Но – возвращаясь к нашему парадоксу у того и другого поэта – такого точечного текстуального совпадения ещё мало; виртуальная связь с «Недоноском» поддержана в «Идиоте» не только сходством мотивов и близостью ситуации, но и прямо другими ключевыми словами. Отбыл он без бытия – разве это не Ипполит, не на это ли бунт его – что умирает, не живши? Но главное – это прямое грубое слово, каким он себя называет – «выкидыш»: «…вот даже эта крошечная мушка, которая жужжит теперь около меня в солнечном луче, и та даже во всём этом пире и хоре участница, место знает своё, любит его и счастлива, а я один выкидыш…» (8, 343) После князь повторит уже от себя и про себя: «И у всего свой путь, и всё знает свой путь, с песнью отходит и с песнью приходит; один он ничего не знает, (…) всему чужой и выкидыш» (8, 352).
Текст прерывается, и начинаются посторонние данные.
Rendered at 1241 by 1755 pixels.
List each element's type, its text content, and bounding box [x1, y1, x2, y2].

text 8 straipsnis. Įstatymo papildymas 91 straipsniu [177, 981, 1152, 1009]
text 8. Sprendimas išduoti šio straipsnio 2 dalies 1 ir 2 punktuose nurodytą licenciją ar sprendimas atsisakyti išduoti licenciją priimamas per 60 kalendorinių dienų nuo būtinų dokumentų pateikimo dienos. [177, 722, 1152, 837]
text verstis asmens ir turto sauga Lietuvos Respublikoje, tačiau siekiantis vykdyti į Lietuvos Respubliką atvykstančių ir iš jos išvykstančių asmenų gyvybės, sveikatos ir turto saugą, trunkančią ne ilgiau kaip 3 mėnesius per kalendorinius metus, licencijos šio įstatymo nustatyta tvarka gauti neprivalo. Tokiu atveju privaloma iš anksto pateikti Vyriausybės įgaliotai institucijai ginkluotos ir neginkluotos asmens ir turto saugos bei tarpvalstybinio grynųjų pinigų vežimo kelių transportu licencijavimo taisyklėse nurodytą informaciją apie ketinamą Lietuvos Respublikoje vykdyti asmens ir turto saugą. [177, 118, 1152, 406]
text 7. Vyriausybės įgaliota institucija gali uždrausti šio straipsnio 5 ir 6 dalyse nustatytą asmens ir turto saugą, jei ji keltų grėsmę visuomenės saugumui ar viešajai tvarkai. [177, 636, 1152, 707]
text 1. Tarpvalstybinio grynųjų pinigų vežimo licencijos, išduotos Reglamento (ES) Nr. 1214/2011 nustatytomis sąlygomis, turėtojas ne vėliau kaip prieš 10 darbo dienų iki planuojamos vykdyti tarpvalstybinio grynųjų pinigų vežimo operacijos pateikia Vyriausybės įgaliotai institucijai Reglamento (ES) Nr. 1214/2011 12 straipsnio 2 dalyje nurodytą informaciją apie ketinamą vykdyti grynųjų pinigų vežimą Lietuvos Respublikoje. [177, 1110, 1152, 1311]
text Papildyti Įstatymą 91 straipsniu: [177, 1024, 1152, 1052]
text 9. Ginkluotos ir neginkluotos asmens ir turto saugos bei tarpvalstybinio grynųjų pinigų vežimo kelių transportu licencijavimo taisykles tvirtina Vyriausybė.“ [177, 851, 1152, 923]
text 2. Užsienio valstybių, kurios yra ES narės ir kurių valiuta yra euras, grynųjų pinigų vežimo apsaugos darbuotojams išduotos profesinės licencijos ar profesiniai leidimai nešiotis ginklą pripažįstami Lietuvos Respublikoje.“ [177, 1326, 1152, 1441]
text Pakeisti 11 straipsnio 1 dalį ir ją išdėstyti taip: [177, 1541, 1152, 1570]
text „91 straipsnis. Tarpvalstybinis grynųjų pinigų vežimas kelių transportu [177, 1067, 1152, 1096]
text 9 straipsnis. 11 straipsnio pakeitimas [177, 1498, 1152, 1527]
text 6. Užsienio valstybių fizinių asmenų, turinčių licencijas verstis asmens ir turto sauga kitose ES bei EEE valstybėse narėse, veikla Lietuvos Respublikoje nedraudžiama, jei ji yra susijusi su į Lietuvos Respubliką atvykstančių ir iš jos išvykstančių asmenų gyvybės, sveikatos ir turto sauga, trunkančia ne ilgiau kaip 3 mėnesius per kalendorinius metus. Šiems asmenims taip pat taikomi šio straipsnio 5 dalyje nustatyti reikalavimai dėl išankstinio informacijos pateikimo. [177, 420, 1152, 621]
«Бессмысленно—вечная сила» и «выкидыш»: два таких сближения образуют уже достаточно убедительный смысловой контекст, которым связаны роман Достоевского со стихотворением Боратынского; этот контекст и надо выявить или хотя бы только наметить.

Как известно исследователям Боратынского, Б. В. Томашевский тему недоноска возводил к «l'avorton» (т. е. выкидыш буквальный) в старой французской поэзии XVII столетия (в недавней статье Н. Н. Мазур к указанному Томашевским сонету Jean Dehenault прибавила другой пример – афоризм Этьена Паскье о «недоносках поэзии», «petits avortons de Poesie»[463]). Очень кстати будет заметить здесь, что французская эпикурейская поэзия в качестве полемического материала присутствует и в исповеди Ипполита: он декламирует в подлиннике «знаменитую и классическую строфу Мильвуа» (8, 343), при этом путая источник; на самом деле он читает из знаменитого стихотворения Никола Жильбера (1780), в котором возникла формула неприглашённого гостя на жизненном пиру, ставшая привычным общим местом и в русской поэзии эпохи Пушкина и Боратынского; и это тоже идет к делу в предполагаемом связующем контексте – как непреднамеренная знаковая отсылка к нему.

Что касается l'avorton, то исследователи считают, что эта связь лексическая с французским источником не была глубокой и философскую тему стихотворения Боратынского не определяла никак.[464] Что—то в этой теме, видимо, всё же она предопределяла, если прочувствовать семантическую насыщенность грубого термина самого по себе и философские, скажем так, возможности его разработки, какие и были развёрнуты в беспрецедентно странном стихотворении Боратынского – и особенно если принять во внимание дальнейшую судьбу в литературе этого словно бы находящегося на границе литературного этикета понятия—термина. От «недоноска» к «выкидышу».